JK Cement’s expansion is capital-intensive but financially manageable.

Cumulative operating cash flow (FY26–27): Rs 76.7 bn

Cumulative capex (FY26–27): Rs 75.0 bn

Net debt expected to peak at Rs 68.5 bn in FY27

Net debt/EBITDA projected below 2.5x

By FY28, net debt is expected to decline to Rs 58.9 bn, supported by incremental cash generation from newly commissioned capacities.

Return metrics remain superior to industry peers:

RoE projected at ~17% (FY28)

RoCE projected at ~11%

This places JK Cement among the stronger capital allocators in the sector.

Valuation Framework: Premium Justified by Execution

The stock currently trades at:

17.4x FY27E EV/EBITDA

15.0x FY28E EV/EBITDA

30.8x FY28E P/E

The brokerage values the company at 17x FY28E EV/EBITDA, deriving a target price of Rs 6,780.

Given:

Strong volume growth visibility

Margin recovery potential

Strategic limestone security

Dominant regional positioning

Superior return ratios

The valuation premium appears defensible relative to long-term growth prospects.

Investment Thesis: Structural Compounding Opportunity

The market’s recent concerns around capacity glut overlook a crucial reality—execution matters more than announcements. JK Cement has demonstrated:

Operational excellence through timely project delivery
Strategic foresight in securing long-life limestone reserves
Regional dominance in structurally high-demand markets
Financial discipline in maintaining leverage comfort

With ~13% volume CAGR and improving margins, the earnings compounding trajectory remains intact.

Motilal Oswal’s reaffirmed BUY rating signals confidence in JK Cement’s ability to navigate industry cycles while expanding intrinsic value.

Investor Takeaway

At Rs 5,912, the stock offers a calculated entry into a structurally growing regional leader.
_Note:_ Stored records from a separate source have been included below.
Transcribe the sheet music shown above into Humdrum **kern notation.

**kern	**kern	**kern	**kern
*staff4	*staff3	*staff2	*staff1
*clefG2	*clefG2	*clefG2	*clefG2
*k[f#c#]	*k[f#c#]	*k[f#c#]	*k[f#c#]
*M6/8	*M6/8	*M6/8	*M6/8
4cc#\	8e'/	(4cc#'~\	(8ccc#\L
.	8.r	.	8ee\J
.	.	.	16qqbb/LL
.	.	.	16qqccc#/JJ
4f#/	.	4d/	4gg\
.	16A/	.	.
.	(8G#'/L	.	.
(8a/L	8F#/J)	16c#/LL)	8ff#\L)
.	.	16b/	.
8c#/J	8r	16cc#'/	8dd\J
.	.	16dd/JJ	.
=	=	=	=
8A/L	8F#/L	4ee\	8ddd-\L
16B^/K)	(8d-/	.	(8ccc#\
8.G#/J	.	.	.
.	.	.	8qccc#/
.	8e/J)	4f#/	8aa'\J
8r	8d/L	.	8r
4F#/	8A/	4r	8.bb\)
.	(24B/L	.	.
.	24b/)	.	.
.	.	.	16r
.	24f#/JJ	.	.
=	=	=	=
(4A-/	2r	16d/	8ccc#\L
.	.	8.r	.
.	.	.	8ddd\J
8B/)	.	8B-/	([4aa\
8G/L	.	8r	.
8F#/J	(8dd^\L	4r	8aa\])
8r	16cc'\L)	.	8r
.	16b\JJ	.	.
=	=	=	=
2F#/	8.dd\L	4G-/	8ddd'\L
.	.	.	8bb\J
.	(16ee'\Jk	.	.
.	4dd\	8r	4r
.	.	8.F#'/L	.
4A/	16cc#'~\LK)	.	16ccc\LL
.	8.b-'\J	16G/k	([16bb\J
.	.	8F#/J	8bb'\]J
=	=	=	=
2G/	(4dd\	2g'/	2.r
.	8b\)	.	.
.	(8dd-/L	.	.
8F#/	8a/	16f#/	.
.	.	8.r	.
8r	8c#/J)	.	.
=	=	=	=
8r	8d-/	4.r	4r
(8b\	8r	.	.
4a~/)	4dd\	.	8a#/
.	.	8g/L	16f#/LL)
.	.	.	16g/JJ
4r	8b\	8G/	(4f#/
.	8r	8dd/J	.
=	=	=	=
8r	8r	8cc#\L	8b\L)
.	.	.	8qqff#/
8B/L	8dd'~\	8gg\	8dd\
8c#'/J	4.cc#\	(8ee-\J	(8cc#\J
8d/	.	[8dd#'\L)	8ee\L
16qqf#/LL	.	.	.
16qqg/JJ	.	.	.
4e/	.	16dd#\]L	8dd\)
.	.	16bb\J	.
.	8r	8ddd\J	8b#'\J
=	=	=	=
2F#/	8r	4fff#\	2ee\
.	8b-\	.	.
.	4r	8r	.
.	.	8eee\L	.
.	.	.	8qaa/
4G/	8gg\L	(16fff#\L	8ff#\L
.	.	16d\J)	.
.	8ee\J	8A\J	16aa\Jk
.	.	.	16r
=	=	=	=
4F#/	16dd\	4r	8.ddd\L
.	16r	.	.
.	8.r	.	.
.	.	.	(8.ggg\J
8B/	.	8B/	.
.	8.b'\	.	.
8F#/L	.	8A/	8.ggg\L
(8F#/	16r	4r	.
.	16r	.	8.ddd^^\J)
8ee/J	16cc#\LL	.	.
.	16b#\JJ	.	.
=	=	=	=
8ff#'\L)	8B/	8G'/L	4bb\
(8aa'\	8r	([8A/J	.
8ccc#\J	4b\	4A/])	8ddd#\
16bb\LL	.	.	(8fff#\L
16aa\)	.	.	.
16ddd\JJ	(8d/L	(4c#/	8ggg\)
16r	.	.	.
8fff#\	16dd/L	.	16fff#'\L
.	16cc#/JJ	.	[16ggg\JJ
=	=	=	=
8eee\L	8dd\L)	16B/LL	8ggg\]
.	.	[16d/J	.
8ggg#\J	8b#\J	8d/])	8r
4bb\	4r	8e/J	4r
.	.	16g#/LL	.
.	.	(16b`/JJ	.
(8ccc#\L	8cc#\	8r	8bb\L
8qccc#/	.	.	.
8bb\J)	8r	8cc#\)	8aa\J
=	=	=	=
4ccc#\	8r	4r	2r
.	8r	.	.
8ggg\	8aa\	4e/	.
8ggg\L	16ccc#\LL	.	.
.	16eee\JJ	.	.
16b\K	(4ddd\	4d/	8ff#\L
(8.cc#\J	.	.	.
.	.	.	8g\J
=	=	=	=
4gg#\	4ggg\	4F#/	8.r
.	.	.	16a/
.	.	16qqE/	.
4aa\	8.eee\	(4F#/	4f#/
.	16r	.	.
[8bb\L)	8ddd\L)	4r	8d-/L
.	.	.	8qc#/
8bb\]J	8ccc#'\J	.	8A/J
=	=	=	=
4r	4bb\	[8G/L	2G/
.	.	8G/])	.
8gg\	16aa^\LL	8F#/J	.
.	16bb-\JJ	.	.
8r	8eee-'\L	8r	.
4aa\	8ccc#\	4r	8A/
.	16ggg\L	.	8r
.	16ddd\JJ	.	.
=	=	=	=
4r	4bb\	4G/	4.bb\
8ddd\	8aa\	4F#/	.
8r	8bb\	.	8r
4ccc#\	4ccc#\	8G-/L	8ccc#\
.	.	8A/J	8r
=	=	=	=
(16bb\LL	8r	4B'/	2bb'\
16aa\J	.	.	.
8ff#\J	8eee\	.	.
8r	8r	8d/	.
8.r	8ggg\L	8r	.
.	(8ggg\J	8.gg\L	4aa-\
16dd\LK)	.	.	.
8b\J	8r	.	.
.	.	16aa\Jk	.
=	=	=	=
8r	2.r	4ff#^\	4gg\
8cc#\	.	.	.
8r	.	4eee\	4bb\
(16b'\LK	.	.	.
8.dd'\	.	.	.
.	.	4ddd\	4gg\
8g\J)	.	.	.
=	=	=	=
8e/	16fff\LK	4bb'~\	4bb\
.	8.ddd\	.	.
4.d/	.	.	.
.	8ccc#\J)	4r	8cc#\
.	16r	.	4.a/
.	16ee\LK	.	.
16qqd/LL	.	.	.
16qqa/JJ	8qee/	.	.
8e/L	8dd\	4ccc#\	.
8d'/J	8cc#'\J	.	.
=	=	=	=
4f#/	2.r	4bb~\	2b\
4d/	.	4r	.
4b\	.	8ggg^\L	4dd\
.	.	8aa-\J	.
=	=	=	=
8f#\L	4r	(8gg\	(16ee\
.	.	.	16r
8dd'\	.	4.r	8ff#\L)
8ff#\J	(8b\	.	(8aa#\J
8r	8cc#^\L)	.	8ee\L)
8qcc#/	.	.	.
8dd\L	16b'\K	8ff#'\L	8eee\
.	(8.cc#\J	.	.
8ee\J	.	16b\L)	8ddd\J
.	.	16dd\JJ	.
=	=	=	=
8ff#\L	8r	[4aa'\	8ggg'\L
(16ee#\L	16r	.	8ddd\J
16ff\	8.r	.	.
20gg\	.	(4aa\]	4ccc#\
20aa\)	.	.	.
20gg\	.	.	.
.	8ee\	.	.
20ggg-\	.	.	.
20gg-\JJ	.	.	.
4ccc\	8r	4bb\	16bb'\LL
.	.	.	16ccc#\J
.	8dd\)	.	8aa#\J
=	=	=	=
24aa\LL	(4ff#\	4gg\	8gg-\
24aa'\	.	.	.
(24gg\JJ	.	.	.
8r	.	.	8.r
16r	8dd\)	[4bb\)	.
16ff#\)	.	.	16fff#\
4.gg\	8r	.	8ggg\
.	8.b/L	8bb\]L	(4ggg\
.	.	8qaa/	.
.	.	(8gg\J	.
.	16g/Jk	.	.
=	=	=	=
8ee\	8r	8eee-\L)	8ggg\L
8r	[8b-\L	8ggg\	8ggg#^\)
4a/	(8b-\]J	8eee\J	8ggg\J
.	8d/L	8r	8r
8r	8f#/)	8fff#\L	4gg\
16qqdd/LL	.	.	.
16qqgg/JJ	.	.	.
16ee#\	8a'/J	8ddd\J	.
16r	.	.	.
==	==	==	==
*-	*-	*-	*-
The target of Rs 6,780 implies a meaningful upside, supported by expanding capacity, rising utilizations, and earnings visibility through FY28.

For long-term investors seeking exposure to India’s infrastructure-led cement cycle, JK Cement represents a high-quality, execution-driven opportunity.

Investors should, however, monitor pricing trends, regional demand strength, fuel cost volatility, and execution timelines for the Jaisalmer project.